Crompton has, for a couple of years now, been a local market leader in the 765 kV transformer segment, traditionally dominated by four-five domestic players. However, active participation by Korean and Chinese players for orders placed by Power Grid Corporation (PGCIL) has not only dented market share but has resulted in severe pricing pressure. Despite this, Crompton has managed to bag about one-third of the orders from PGCIL in FY-10; expanding its share compared with a year ago.

Interestingly, Crompton has achieved this without compromising on profit margins. While most other peers have faced margin pressure, despite lower raw material cost, Crompton's operating profit margins increased by four percentage points to 14.2 per cent over a year ago numbers. Cost efficiencies in its overseas operations and lucrative margins from West Asian and African orders could have buttressed overall margins, even if domestic margins did stagnate.

The Chinese and Korean players benefitted from their respective currency depreciation against the rupee, apart from cost advantages. If this advantage wanes, the pricing pressure may be less intense.

After five acquisitions in the last five years, Crompton continued with its inorganic growth strategy with the recent acquisition of a UK-based electric engineering company. This move will help integrate Crompton's overseas operations.

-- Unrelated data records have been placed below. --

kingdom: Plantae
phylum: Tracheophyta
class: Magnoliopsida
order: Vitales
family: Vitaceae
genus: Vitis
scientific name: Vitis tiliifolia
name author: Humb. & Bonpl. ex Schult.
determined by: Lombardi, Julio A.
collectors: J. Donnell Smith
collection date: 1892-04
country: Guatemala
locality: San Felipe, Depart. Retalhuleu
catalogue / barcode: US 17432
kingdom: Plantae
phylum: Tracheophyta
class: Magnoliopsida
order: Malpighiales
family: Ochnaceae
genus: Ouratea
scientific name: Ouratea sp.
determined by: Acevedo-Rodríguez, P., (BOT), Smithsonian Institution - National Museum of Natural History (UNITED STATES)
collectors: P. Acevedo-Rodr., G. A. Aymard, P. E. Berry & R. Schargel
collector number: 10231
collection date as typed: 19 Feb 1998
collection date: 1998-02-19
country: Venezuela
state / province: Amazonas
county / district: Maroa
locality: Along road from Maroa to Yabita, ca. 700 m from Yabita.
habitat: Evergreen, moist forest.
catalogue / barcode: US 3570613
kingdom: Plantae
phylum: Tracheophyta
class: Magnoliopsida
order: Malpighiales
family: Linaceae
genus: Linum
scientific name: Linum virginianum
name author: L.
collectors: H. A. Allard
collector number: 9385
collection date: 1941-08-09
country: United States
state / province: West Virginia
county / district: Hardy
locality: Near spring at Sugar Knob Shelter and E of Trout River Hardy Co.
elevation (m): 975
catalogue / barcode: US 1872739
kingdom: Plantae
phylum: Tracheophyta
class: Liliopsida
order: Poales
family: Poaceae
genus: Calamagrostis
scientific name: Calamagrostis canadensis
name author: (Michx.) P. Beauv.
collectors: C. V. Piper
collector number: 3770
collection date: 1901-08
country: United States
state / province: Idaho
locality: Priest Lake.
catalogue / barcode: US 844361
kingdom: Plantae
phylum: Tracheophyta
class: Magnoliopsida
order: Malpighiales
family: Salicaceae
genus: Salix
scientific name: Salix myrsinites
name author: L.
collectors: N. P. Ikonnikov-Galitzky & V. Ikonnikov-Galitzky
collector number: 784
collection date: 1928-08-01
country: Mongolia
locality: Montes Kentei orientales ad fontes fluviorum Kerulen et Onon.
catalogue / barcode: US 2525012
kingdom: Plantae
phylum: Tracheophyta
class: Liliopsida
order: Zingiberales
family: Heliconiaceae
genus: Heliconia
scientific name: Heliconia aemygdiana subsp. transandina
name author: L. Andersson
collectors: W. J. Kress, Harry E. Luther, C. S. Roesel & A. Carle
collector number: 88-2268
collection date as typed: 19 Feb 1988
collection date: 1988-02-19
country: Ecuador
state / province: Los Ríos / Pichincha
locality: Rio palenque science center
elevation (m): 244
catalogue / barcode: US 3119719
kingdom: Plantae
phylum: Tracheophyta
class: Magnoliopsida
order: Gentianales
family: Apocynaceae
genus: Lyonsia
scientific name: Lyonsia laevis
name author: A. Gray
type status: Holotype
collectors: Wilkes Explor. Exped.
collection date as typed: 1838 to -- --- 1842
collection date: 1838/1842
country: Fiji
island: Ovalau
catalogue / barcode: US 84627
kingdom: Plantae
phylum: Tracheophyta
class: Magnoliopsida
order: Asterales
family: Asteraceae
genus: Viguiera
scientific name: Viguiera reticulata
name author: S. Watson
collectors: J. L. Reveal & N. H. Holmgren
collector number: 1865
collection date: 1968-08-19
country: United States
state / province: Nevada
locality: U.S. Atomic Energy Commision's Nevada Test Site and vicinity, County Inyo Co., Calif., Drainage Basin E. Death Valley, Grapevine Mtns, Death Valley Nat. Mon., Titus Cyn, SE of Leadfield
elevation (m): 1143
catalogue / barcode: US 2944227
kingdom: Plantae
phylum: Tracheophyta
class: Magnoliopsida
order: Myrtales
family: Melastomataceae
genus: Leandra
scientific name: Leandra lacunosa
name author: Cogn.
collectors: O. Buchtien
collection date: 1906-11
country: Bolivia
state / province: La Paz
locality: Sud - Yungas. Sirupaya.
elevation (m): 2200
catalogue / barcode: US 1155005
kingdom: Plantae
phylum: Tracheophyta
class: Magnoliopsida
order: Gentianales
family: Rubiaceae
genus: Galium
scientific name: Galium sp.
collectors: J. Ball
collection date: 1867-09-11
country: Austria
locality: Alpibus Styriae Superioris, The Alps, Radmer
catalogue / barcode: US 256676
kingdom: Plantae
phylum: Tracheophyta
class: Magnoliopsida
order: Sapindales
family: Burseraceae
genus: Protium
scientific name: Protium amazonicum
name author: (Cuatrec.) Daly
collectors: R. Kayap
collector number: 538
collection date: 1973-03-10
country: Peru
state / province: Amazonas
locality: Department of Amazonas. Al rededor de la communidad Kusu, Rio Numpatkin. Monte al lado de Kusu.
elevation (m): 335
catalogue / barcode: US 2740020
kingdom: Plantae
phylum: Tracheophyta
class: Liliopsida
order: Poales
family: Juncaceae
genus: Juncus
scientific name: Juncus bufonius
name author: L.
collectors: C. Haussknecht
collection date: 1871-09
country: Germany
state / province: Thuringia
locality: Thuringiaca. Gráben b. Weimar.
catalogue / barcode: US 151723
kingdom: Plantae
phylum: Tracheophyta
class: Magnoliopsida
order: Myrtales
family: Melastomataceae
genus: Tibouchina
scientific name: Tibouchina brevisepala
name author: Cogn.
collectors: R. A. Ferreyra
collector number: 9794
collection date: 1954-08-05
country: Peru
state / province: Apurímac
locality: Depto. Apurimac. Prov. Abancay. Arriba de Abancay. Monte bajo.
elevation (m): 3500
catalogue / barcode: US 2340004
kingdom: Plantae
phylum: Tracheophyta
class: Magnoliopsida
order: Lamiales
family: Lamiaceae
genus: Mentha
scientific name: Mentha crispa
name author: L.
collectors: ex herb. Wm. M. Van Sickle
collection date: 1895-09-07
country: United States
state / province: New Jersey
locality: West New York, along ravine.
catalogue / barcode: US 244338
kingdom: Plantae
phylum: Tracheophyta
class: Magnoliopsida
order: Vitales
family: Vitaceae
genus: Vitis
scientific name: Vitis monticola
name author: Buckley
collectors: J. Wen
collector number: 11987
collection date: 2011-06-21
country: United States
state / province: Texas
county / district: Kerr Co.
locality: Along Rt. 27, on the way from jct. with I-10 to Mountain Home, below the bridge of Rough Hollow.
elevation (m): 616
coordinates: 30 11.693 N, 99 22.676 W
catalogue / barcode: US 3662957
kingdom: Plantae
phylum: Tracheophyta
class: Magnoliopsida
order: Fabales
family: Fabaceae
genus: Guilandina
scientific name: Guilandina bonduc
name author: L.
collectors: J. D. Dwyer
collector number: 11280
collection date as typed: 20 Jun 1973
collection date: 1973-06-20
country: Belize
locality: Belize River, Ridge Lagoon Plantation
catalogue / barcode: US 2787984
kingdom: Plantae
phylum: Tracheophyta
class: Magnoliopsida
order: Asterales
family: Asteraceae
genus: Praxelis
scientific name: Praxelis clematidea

Crompton's order backlog of Rs 6,080 crore is marginally lower than a year ago position mainly on account of a mild dip in overseas subsidiaries' order flows in FY-10. However, healthy order intake growth of 21 per cent in the December quarter suggests that the momentum has picked up. Even while it could take a couple of quarters before the overseas markets revives, PGCIL's planned spending of Rs 28,000 crore in the next two years is likely to provide ample opportunity. Crompton Greaves' growth in its industrial systems (19 per cent) and consumer products (27 per cent) is also likely to drive earnings. Planned listing of Avantha Power, in which Crompton holds 32 per cent, could also provide some unlocking of value (investment valued at Rs 6-8 a share, assuming a price to book value of 2). Increasing competition from overseas players could erode market share and margins for Crompton and remain key risks.